Big live tournaments are fun for me when I make it deep down near the money. They can just be both physically and emotionally draining when you play for days, come close to a big score, but don’t end up getting lucky. I enjoy playing them when they are in Las Vegas and I don’t have to travel for them… but ultimately I have always decided what games to play based on my EV, and also based on ease of playing in them. Travelling around to play tournaments just never seemed like a good way to live, and for the most part not even the most profitable way to play cards. I spent about 3-4 months playing the online Sunday tournaments about 3 years ago, and learned a lot about the adjustments you have to make. I think the biggest adjustment you have to make in tournaments are that you have to know short-stack situations, something that does not come up often in cash games; also, you have to understand “chip flow” and how to try to win chips within that flow at the table later in tournaments. Lastly, in tournaments you have no control over when you are playing, and you have to be mentally prepared to continue playing until the day is over. In a cash game if you get tired or bored you can just quit, but this is not possible in a tournament.

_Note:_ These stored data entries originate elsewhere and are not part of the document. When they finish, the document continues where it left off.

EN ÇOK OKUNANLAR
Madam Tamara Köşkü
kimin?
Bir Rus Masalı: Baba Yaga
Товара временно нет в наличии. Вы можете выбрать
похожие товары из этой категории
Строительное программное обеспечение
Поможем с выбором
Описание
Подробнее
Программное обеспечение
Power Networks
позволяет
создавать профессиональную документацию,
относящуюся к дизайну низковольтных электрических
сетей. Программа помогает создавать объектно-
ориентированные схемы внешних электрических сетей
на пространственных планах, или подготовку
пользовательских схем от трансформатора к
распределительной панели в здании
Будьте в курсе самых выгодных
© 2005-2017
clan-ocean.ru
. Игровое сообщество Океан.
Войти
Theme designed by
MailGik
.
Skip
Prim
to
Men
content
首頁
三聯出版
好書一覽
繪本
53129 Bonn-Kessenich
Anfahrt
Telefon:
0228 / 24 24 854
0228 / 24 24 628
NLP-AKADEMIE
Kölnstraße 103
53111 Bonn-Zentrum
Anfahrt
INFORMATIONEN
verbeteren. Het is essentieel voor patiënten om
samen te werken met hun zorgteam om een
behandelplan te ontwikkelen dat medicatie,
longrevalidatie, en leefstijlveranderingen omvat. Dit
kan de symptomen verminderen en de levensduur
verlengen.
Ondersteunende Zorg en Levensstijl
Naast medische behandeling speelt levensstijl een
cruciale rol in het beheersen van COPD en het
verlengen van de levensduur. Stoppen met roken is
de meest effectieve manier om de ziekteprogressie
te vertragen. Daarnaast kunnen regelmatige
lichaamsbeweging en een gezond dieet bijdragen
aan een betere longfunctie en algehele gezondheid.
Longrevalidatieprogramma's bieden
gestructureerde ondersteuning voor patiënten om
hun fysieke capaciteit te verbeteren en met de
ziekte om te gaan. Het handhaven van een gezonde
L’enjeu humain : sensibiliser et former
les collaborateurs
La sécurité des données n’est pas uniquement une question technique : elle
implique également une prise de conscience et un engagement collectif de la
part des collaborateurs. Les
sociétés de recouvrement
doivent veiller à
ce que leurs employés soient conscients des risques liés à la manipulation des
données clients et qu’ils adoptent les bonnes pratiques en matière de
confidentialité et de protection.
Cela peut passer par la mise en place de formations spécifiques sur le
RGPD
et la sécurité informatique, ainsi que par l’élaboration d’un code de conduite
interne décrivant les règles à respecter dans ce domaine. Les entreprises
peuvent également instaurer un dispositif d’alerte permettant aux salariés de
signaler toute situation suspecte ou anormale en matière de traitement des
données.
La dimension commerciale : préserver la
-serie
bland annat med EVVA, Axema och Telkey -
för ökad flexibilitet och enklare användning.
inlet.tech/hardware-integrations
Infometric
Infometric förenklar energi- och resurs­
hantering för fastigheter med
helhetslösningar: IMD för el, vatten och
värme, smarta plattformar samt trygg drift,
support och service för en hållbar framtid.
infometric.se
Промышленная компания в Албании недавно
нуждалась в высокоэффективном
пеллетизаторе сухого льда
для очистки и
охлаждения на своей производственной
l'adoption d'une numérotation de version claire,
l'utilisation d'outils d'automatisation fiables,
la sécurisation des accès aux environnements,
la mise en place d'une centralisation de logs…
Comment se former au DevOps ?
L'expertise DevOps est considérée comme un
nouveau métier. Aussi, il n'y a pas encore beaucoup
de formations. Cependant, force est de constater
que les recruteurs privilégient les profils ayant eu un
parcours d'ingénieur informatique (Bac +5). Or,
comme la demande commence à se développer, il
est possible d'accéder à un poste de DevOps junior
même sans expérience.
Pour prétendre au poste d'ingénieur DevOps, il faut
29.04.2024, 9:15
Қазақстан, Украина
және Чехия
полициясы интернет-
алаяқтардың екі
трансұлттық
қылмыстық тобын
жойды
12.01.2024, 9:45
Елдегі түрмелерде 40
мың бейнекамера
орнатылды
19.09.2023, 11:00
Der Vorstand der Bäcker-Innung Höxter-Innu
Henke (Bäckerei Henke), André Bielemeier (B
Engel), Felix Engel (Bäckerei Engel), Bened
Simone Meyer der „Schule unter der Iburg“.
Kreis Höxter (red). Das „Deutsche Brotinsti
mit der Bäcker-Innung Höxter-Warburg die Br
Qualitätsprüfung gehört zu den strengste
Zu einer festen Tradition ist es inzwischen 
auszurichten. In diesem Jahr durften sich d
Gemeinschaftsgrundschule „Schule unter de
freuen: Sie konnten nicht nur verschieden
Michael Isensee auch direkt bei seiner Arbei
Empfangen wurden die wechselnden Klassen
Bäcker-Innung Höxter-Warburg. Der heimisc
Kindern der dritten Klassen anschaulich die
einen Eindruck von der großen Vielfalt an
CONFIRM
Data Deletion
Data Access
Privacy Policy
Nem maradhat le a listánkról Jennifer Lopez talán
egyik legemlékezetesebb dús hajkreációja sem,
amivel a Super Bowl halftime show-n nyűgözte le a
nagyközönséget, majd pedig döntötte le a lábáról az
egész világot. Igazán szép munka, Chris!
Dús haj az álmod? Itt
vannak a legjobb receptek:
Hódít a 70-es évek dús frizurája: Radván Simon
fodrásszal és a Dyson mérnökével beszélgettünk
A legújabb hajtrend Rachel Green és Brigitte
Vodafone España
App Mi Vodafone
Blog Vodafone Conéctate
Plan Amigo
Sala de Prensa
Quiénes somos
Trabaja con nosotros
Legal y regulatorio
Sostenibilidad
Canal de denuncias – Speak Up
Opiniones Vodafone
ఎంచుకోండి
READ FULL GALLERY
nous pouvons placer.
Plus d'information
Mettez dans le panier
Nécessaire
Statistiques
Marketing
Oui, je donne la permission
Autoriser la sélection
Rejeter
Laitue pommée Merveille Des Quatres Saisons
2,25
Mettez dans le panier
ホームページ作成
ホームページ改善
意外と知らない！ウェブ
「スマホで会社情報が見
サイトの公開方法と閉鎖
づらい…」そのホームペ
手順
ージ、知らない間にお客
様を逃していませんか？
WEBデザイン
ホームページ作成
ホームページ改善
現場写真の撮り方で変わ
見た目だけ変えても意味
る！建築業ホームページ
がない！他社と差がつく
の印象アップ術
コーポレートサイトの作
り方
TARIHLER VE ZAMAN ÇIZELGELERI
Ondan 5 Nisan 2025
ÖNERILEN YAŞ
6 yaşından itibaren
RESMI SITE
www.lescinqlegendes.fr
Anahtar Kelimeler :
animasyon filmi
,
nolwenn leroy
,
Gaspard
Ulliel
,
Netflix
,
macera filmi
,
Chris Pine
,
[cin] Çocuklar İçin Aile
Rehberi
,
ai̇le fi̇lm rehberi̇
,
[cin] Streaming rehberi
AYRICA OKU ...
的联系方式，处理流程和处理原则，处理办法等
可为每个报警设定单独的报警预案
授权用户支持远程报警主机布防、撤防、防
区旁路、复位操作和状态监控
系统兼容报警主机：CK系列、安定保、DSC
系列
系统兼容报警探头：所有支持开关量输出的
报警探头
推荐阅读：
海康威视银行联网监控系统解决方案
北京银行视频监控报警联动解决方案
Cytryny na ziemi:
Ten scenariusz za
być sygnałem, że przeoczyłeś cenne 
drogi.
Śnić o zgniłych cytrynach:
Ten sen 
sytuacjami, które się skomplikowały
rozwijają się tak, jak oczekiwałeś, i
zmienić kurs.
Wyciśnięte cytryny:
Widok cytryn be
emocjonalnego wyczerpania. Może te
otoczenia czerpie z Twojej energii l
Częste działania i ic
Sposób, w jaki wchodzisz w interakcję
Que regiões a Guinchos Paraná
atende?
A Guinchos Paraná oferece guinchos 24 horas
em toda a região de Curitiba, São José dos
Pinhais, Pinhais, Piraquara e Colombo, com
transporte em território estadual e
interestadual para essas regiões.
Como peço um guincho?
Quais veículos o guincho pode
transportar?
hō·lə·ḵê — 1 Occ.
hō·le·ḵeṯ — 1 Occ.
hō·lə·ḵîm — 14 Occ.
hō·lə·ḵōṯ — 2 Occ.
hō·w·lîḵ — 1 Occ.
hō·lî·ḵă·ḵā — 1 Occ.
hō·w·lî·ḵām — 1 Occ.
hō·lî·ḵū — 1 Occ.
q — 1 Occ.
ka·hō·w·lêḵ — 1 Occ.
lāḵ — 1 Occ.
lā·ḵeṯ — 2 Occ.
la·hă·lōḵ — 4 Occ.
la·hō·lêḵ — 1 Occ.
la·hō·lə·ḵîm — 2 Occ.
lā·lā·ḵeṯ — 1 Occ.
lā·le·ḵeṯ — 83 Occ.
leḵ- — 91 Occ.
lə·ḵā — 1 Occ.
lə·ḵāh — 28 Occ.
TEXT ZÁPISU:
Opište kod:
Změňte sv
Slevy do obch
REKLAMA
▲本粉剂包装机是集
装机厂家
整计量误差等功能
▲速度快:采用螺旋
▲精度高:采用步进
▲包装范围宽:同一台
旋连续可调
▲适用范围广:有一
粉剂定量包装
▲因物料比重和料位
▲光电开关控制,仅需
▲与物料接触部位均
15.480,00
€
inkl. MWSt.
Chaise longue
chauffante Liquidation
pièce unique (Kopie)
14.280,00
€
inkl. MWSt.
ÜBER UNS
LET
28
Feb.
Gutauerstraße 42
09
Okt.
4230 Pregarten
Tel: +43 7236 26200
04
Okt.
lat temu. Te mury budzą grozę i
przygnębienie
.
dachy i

You attended Stanford for a couple of years, but left in order to play poker professionally. Was that a difficult decision to leave school, and what advice would you give to other people considering doing the same? Have you got any plans of going back one day to finish your degree? What was your major?
I was majoring in Math. I did not declare until late, near the end of my 3rd year, and by the time I declared I had started playing poker. After poker, my interest in college went to zero and I was a horrible student. I recognized that finishing Stanford and having a degree would always be a good insurance plan, and also a sign of respect for the money my parents put up for my college education. But, once I decided I was going to play poker for a living ,actually going to classes and learning stuff that seemed totally useless to me, was beyond draining and very difficult. It got to the point where I never went to class, didn’t do most of the work, and sometimes didn’t even show up for tests. My last quarter there I failed every class, and finally I decided I needed to give up on trying to finish school, it was just not going to happen. I also figured out very early on that even if I didn’t blow up in poker, that I would always be able to made a decent living playing smaller stakes, something that led me to discount needing a degree for a backup plan.
For players thinking of doing the same, I would recommend that they follow their hearts and minds. You only live once, and you need to be happy. You owe that to yourself. Think long and hard about your life, what you want, and what you want to do. Realize that you will be best at whatever you are passionate about. If you love poker and that is what you want to do, give it a try. Just realize that you need to train hard to improve at the game. You will have ups and downs, and that the downs can be quite bad, and in order to prepare for the downs you have to be careful about managing your money. If you are prepared for all of these things, then why not? In many ways playing poker is like opening a small business. Most will fail after 5 years, and a few blow up and become very successful. A mix of skill and luck determines your fate.